● Try it
Only the number is needed: how many lines of the entries below contain the word "problem".

● Data shown
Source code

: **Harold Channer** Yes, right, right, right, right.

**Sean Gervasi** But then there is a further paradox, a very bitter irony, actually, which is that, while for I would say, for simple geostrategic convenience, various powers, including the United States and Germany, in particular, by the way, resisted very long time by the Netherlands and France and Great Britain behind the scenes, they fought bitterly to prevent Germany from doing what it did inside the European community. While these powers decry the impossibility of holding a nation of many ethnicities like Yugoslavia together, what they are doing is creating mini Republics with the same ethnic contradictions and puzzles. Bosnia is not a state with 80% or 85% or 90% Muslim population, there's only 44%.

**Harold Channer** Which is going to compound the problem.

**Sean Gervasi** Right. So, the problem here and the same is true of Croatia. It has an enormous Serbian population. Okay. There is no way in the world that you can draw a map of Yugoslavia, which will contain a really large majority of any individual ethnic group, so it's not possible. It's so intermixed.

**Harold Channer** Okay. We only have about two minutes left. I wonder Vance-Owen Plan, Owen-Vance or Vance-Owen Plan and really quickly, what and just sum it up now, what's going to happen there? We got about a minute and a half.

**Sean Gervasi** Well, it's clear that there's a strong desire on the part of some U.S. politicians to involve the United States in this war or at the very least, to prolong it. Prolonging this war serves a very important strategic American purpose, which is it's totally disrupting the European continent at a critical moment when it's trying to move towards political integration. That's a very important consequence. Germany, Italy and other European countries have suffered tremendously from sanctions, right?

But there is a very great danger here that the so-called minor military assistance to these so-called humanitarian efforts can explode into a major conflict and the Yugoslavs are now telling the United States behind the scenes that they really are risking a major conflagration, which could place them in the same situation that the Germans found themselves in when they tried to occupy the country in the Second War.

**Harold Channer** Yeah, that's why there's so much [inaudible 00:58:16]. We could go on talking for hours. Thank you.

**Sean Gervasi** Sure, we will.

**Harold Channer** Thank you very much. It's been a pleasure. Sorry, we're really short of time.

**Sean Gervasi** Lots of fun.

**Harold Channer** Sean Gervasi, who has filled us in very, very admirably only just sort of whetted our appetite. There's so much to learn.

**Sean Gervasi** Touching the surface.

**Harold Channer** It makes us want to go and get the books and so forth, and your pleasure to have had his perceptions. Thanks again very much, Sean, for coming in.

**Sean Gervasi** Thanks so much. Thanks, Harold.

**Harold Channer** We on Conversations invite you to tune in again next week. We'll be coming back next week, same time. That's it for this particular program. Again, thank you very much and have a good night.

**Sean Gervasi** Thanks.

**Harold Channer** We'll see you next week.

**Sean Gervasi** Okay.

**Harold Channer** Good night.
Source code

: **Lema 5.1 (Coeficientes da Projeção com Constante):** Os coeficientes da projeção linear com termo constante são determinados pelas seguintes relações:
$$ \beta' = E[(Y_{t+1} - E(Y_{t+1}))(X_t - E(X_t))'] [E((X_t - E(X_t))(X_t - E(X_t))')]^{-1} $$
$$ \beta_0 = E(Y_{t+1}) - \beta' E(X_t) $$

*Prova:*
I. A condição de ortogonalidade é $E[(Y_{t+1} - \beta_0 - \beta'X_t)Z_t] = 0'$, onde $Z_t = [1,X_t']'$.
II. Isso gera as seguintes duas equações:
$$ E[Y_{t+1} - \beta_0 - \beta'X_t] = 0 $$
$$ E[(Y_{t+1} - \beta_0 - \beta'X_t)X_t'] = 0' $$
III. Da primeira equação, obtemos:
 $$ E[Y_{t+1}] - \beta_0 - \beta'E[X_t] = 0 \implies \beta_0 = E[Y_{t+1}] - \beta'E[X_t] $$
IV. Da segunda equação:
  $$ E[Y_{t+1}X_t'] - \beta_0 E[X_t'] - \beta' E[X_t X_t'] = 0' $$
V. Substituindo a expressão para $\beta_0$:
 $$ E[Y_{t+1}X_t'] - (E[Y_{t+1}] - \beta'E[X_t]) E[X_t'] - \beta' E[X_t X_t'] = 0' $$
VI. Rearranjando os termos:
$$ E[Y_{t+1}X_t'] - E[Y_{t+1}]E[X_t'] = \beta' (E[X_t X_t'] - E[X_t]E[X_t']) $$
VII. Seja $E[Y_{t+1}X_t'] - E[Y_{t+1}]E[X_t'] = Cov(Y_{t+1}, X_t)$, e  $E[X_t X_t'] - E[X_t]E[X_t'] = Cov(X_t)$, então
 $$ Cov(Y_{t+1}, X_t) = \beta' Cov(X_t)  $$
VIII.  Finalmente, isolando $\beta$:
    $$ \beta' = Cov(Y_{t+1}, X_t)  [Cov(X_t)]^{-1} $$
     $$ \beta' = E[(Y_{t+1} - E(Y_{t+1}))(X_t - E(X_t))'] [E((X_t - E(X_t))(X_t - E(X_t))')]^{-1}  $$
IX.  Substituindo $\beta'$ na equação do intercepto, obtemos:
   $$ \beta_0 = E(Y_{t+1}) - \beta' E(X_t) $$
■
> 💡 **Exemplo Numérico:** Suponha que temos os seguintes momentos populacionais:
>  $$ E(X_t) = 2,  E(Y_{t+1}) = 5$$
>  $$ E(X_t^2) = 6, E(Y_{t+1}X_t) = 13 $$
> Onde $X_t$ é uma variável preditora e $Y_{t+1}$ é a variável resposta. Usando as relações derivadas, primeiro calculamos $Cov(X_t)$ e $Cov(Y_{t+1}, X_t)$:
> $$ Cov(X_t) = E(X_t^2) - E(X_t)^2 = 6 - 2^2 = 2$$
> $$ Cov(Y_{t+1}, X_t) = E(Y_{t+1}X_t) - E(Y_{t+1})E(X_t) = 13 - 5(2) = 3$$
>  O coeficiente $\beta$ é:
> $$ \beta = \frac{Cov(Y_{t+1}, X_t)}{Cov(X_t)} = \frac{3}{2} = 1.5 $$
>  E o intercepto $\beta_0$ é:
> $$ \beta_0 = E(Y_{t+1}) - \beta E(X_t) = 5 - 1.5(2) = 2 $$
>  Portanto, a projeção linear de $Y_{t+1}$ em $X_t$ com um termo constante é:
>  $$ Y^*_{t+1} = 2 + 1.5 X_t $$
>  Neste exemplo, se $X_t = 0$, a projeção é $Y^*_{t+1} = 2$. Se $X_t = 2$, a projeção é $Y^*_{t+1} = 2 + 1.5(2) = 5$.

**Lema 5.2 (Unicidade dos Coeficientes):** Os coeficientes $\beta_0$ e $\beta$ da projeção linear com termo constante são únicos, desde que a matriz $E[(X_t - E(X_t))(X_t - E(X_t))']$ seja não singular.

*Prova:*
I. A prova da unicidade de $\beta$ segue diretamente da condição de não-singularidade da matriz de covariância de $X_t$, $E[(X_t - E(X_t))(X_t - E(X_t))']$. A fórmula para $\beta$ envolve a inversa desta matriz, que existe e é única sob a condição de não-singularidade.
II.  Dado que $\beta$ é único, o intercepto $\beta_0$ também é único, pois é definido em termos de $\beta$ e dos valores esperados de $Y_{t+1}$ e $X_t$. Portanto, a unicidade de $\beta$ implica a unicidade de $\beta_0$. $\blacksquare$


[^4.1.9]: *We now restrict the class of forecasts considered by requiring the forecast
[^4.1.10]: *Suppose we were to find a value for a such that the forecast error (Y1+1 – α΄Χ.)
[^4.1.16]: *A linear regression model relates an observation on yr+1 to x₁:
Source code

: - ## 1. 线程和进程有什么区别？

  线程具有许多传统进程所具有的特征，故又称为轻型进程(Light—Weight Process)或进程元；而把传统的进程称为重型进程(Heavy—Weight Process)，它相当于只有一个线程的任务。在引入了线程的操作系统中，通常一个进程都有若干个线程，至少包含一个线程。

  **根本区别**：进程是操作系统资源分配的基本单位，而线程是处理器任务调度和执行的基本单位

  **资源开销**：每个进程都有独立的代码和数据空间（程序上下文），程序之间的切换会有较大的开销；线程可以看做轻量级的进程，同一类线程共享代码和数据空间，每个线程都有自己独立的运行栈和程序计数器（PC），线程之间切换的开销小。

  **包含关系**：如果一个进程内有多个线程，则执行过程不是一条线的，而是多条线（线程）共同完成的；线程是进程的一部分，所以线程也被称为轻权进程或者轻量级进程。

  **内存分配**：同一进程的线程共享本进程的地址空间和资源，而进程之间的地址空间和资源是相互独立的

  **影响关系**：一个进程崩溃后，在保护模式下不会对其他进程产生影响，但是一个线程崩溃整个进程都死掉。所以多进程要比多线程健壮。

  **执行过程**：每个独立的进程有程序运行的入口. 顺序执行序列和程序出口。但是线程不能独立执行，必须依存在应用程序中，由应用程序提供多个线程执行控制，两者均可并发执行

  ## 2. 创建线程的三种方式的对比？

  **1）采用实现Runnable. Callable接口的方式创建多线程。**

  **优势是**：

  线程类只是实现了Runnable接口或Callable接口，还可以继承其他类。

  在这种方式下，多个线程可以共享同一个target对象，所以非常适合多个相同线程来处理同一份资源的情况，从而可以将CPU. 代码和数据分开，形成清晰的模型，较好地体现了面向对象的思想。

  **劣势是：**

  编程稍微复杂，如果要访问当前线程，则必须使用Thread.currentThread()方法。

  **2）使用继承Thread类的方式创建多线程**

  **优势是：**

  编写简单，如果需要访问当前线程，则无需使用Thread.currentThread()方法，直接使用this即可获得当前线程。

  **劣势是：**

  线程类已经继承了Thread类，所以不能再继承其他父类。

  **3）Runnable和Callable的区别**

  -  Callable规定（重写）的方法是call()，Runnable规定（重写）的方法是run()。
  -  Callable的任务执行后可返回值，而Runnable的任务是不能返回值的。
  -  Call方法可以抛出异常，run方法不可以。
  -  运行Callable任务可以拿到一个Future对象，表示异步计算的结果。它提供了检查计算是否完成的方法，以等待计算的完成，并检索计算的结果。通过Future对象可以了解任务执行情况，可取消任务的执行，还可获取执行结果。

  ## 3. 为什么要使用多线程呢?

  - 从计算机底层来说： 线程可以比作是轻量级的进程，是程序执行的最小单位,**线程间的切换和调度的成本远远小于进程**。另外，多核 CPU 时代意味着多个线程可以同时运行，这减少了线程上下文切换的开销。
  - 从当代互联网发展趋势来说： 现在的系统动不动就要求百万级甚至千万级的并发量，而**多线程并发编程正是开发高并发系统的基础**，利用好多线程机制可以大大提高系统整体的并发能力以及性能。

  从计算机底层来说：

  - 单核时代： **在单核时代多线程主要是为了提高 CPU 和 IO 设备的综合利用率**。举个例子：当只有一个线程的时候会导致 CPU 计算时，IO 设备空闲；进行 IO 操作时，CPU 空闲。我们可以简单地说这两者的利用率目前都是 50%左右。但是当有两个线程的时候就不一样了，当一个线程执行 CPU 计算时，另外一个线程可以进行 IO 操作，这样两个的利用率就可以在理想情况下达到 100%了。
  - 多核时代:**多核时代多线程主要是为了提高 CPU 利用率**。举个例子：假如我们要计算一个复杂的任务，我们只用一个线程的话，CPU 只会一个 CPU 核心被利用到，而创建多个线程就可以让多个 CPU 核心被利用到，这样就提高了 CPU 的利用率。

● Exercise response
2